The purpose of the convention, as M. Levine also explains, is to encode a particular non-name datum: what language the function was written in, assembly language or the C language. The purpose of the naming convention is to intentionally make it more difficult to write an assembly language routine that invades the namespace of C language functions. This convention comes about in programming environments where assembly language essentially has a supporting rôle to the C language, providing hidden suppoert routines for operations (such as floating point calculations, stack probes, and so forth) that are essentially invisible to the C programmer.

Interestingly, this convention was soon applied backwards. In many commercial C (and C++) compilers targetting PC/MS/DR-DOS, Win16, Win32, and OS/2 over the years, the naming convention soon became that the support routines, written in assembly language, were callable directly from the C language; but in order to retain the distinction between library functions written in assembly language and applications program functions written in the C language, underscores were now prefixed to the names of the assembly language library functions, resulting in the rather bizarre circumstance that the C language function names had one underscore prefixed to them, and the functions written in assembly language had two underscores prefixed to their names. What is more, this had to be done manually in the assembly language code, whereas the C compilers would be prefixing the single underscore automatically. In many ways, this was directly fighting the opposite convention, as implemented out of the box by the assemblers and C compilers themselves.

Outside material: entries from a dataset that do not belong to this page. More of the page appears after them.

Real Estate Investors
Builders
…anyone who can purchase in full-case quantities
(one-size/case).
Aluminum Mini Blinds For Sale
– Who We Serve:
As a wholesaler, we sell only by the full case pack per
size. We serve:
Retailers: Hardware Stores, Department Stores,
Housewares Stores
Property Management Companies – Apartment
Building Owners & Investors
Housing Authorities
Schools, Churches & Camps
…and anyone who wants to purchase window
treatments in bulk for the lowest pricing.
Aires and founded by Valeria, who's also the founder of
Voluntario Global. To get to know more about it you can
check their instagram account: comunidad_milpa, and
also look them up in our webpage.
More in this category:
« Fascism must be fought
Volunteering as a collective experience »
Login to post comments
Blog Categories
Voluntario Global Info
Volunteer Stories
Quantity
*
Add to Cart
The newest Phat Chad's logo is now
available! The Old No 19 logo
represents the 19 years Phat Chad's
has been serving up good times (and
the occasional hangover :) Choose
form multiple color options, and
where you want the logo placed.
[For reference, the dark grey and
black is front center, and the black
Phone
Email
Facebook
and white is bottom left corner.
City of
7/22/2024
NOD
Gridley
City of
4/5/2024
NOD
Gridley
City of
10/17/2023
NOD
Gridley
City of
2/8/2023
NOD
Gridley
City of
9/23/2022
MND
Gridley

To ask for the reasons behind this naming convention is in fact to miss the point that it wasn't ever a universal convention at all, not even on PC/MS/DR-DOS as the people who point to its desuetude by modern Unix toolchains as some supposed advantage that they have over toolchains for IBM/Microsoft operating systems. The reality is that not everything distinguished applications program functions from support library functions in this way in the first place, even on IBM/Microsoft operating systems. In Microsoft PDS BASIC for DOS, for example, the support library functions, used by the compiler to implement all sorts of things from string manipulation to array use, were written in a way that couldn't be "pronounced" in the BASIC language, by incorporating the '$' character in their names.

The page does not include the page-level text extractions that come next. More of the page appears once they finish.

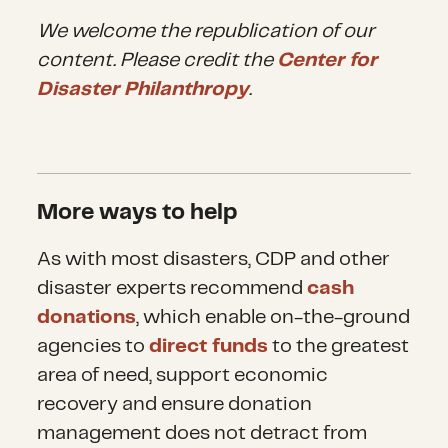
We welcome the republication of our
content. Please credit the
Center for
Disaster Philanthropy
.
More ways to help
As with most disasters, CDP and other
disaster experts recommend
cash
donations
, which enable on-the-ground
agencies to
direct funds
to the greatest
area of need, support economic
recovery and ensure donation
management does not detract from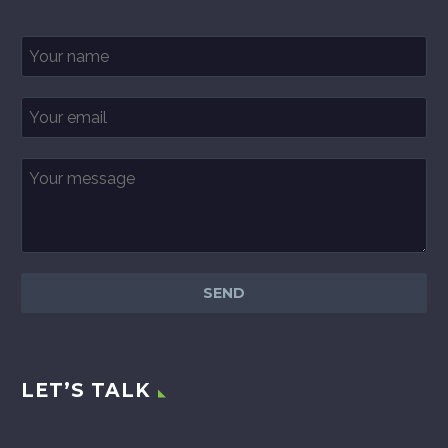
LET’S TALK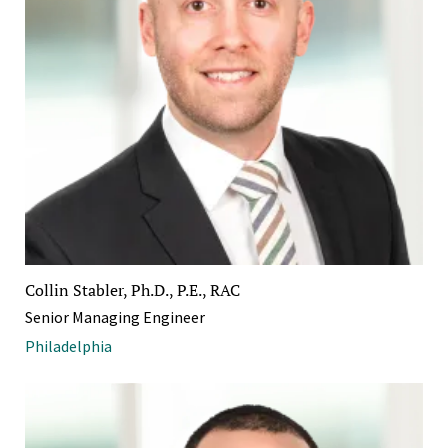
Collin Stabler, Ph.D., P.E., RAC
Senior Managing Engineer
Philadelphia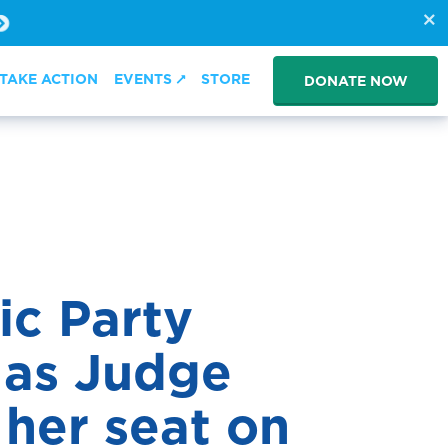
TAKE ACTION
EVENTS
STORE
DONATE NOW
ic Party
 as Judge
her seat on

Appending an underscore is one of the naming conventions that is employed by Watcom C/C++. It uses the prepend-underscore and append-underscore naming conventions to encode these non-name data: whether the function was compiled in register-based mode or in stack-based mode. The idea is to make it difficult to accidentally link code compiled in one mode against code compiled in another mode.

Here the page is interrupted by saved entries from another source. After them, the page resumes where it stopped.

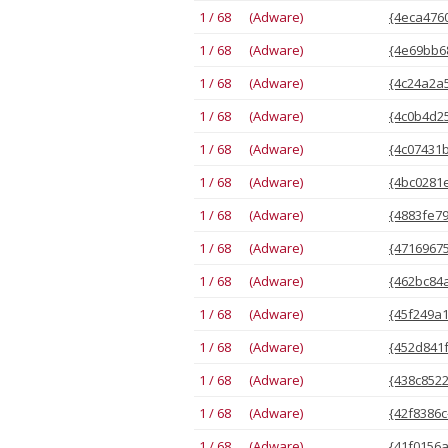
1 / 68 (Adware)
{4eca4760
1 / 68 (Adware)
{4e69bb68
1 / 68 (Adware)
{4c24a2a5
1 / 68 (Adware)
{4c0b4d25
1 / 68 (Adware)
{4c07431b
1 / 68 (Adware)
{4bc0281e
1 / 68 (Adware)
{4883fe79
1 / 68 (Adware)
{47169675
1 / 68 (Adware)
{462bc84a
1 / 68 (Adware)
{45f249a1
1 / 68 (Adware)
{452d841f
1 / 68 (Adware)
{438c8522
1 / 68 (Adware)
{42f8386c
1 / 68 (Adware)
{41f0156a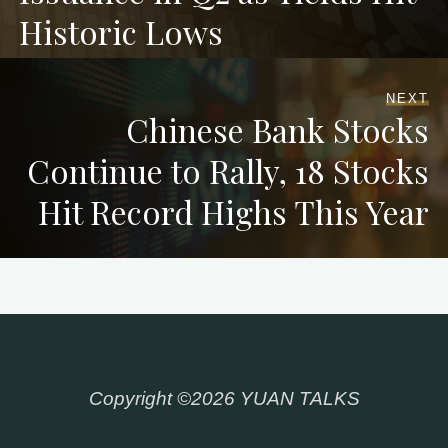
Historic Lows
NEXT
Chinese Bank Stocks
Continue to Rally, 18 Stocks
Hit Record Highs This Year
Copyright ©2026 YUAN TALKS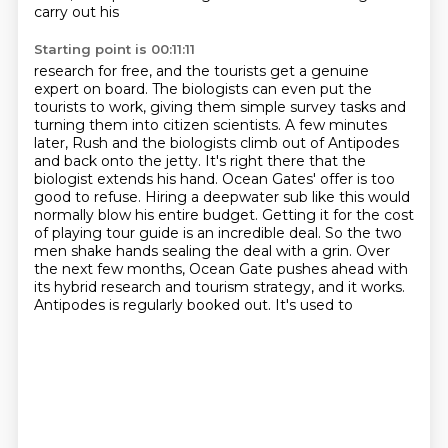
carry out his
Starting point is 00:11:11
research for free, and the tourists get a genuine
expert on board. The biologists can even put
the
tourists to work, giving them simple survey tasks and
turning them into citizen scientists.
A few minutes
later, Rush and the biologists climb out of Antipodes
and back onto the jetty.
It's right there that the
biologist extends his hand. Ocean Gates' offer is too
good to refuse.
Hiring a deepwater sub like this would
normally blow his
entire budget. Getting it for the cost
of playing tour guide is an incredible deal. So the two
men
shake hands sealing the deal with a grin. Over
the next few months, Ocean Gate pushes ahead
with
its hybrid research and tourism strategy, and it works.
Antipodes is regularly booked out. It's used to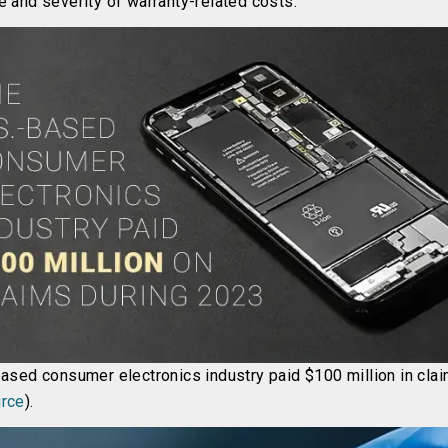
e and severity of warranty-related costs.
based consumer electronics industry paid $100 million in cla
rce
).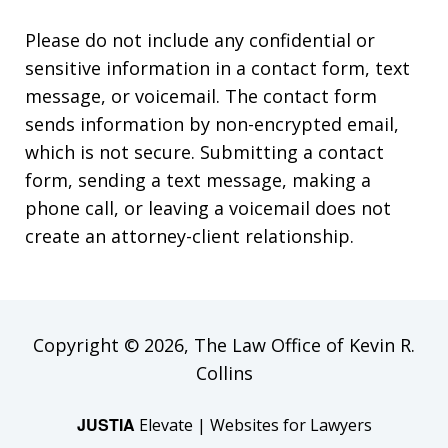
Please do not include any confidential or
sensitive information in a contact form, text
message, or voicemail. The contact form
sends information by non-encrypted email,
which is not secure. Submitting a contact
form, sending a text message, making a
phone call, or leaving a voicemail does not
create an attorney-client relationship.
Copyright © 2026,
The Law Office of Kevin R.
Collins
JUSTIA
Elevate | Websites for Lawyers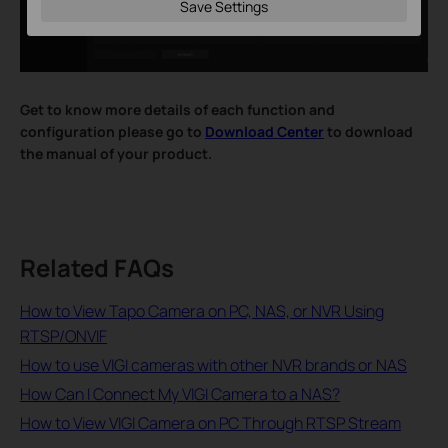
Save Settings
Get to know more details of each function and
configuration please go to
Download Center
to download
the manual of your product.
Related FAQs
How to View Tapo Camera on PC, NAS, or NVR Using
RTSP/ONVIF
How to use VIGI cameras with other NVR brands or NAS
How Can I Connect My VIGI Camera to a NAS?
How to View VIGI Camera on PC Through RTSP Stream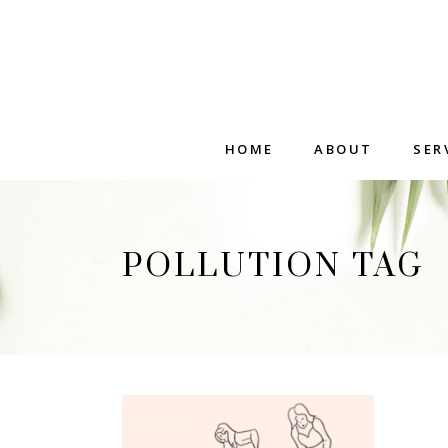
HOME
ABOUT
SER
POLLUTION TAG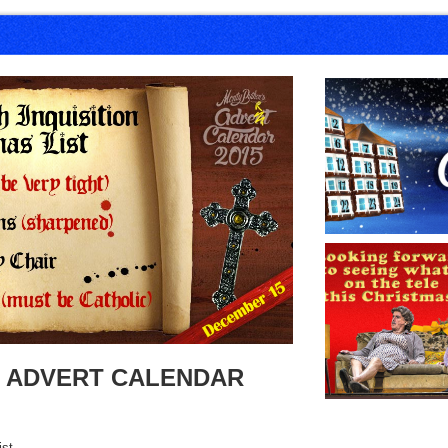
 ADVERT CALENDAR
ist.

These two modes only apply to the default calling convention of the compiler, the Watcall calling convention, and hence the naming conventions only truly make this distinction properly, and thus only truly prevent such accidental linking, for Watcall functions. They don't prevent accidentally cross-linking code using the stack-based Watcall calling convention and code using the cdecl calling conventions, for example, even though accidentally linking the twain is just as much of an error as accidentally linking register-based Watcall code against stack-base Watcall code.